[What to work on]:
Print, word for word, every line from the beginning of the listing up to and including the line with "menos crece". Pictures are to be excluded.

[Extracted material]:
BEGIN
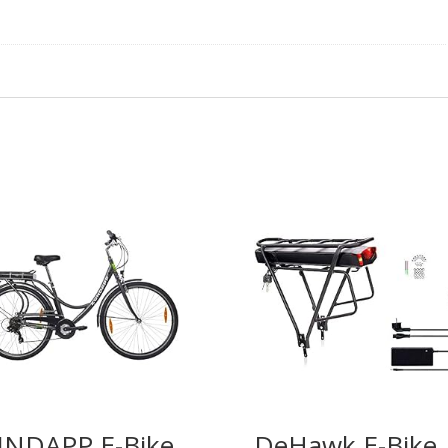
NDAPP E-Bike
DeHawk E-Bike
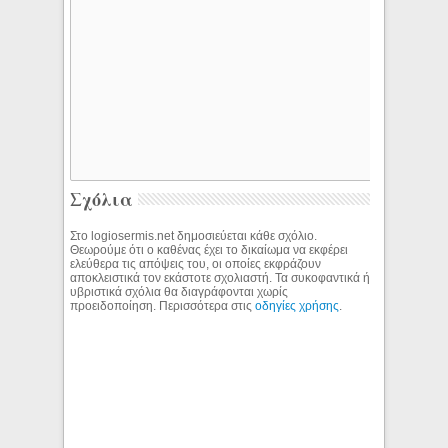
Σχόλια
Στο logiosermis.net δημοσιεύεται κάθε σχόλιο.
Θεωρούμε ότι ο καθένας έχει το δικαίωμα να εκφέρει
ελεύθερα τις απόψεις του, οι οποίες εκφράζουν
αποκλειστικά τον εκάστοτε σχολιαστή. Τα συκοφαντικά ή
υβριστικά σχόλια θα διαγράφονται χωρίς
προειδοποίηση. Περισσότερα στις
οδηγίες χρήσης
.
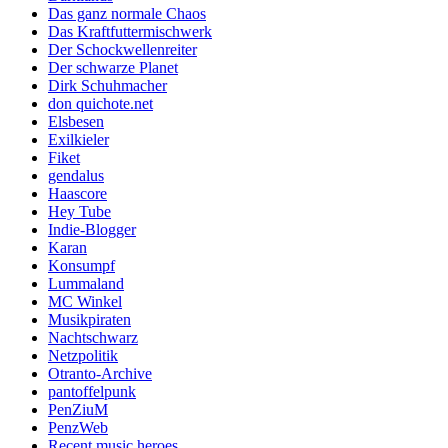
Das ganz normale Chaos
Das Kraftfuttermischwerk
Der Schockwellenreiter
Der schwarze Planet
Dirk Schuhmacher
don quichote.net
Elsbesen
Exilkieler
Fiket
gendalus
Haascore
Hey Tube
Indie-Blogger
Karan
Konsumpf
Lummaland
MC Winkel
Musikpiraten
Nachtschwarz
Netzpolitik
Otranto-Archive
pantoffelpunk
PenZiuM
PenzWeb
Recent music heroes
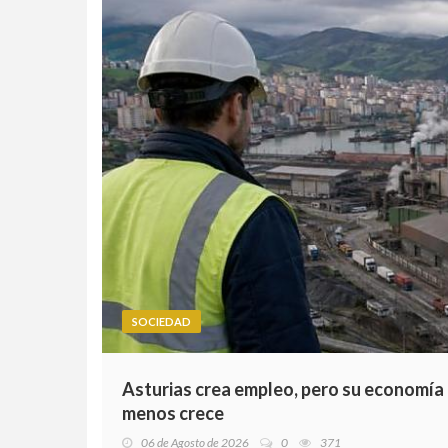
SOCIEDAD
Asturias crea empleo, pero su economía
menos crece
06 de Agosto de 2026
0
371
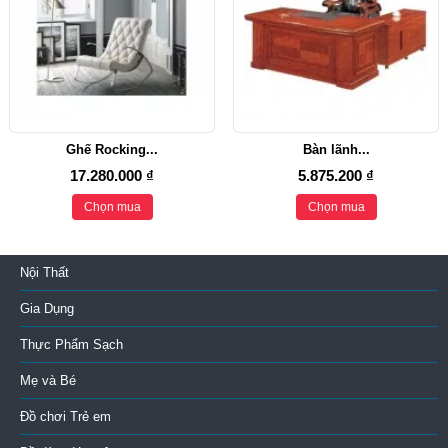
Ghế Rocking...
Bàn lãnh...
17.280.000 ₫
5.875.200 ₫
Chọn mua
Chọn mua
Nội Thất
Gia Dụng
Thực Phẩm Sạch
Mẹ và Bé
Đồ chơi Trẻ em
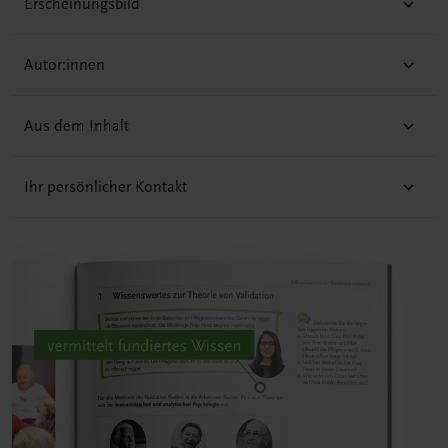
Erscheinungsbild
Autor:innen
Aus dem Inhalt
Ihr persönlicher Kontakt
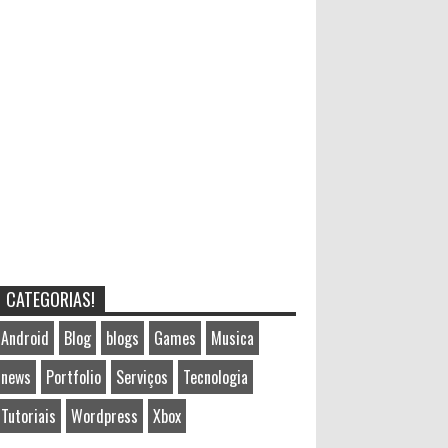
CATEGORIAS!
Android
Blog
blogs
Games
Musica
news
Portfolio
Serviços
Tecnologia
Tutoriais
Wordpress
Xbox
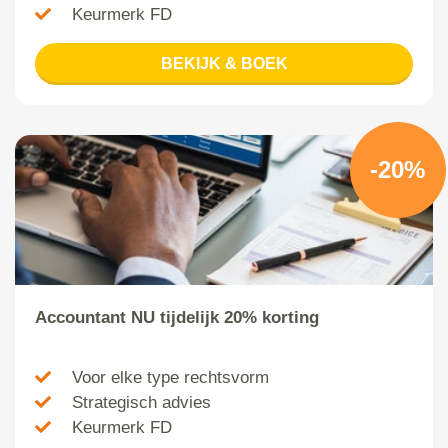
Keurmerk FD
BEKIJK & BOEK
-20%
Accountant NU tijdelijk 20% korting
Voor elke type rechtsvorm
Strategisch advies
Keurmerk FD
END
[Response to the exercise]:
NDAPP E-Bike
DeHawk E-Bike
Σχόλια
Στο logiosermis.net δημοσιεύεται κάθε σχόλιο.
Θεωρούμε ότι ο καθένας έχει το δικαίωμα να εκφέρει
ελεύθερα τις απόψεις του, οι οποίες εκφράζουν
αποκλειστικά τον εκάστοτε σχολιαστή. Τα συκοφαντικά ή
υβριστικά σχόλια θα διαγράφονται χωρίς
προειδοποίηση. Περισσότερα στις
οδηγίες χρήσης
.
Das ganz normale Chaos
Das Kraftfuttermischwerk
Der Schockwellenreiter
Der schwarze Planet
Dirk Schuhmacher
don quichote.net
Elsbesen
Exilkieler
Fiket
gendalus
Haascore
Hey Tube
Indie-Blogger
Karan
Konsumpf
Lummaland
MC Winkel
Musikpiraten
Nachtschwarz
Netzpolitik
Otranto-Archive
pantoffelpunk
PenZiuM
PenzWeb
Recent music heroes
SOCIEDAD
Asturias crea empleo, pero su economía
menos crece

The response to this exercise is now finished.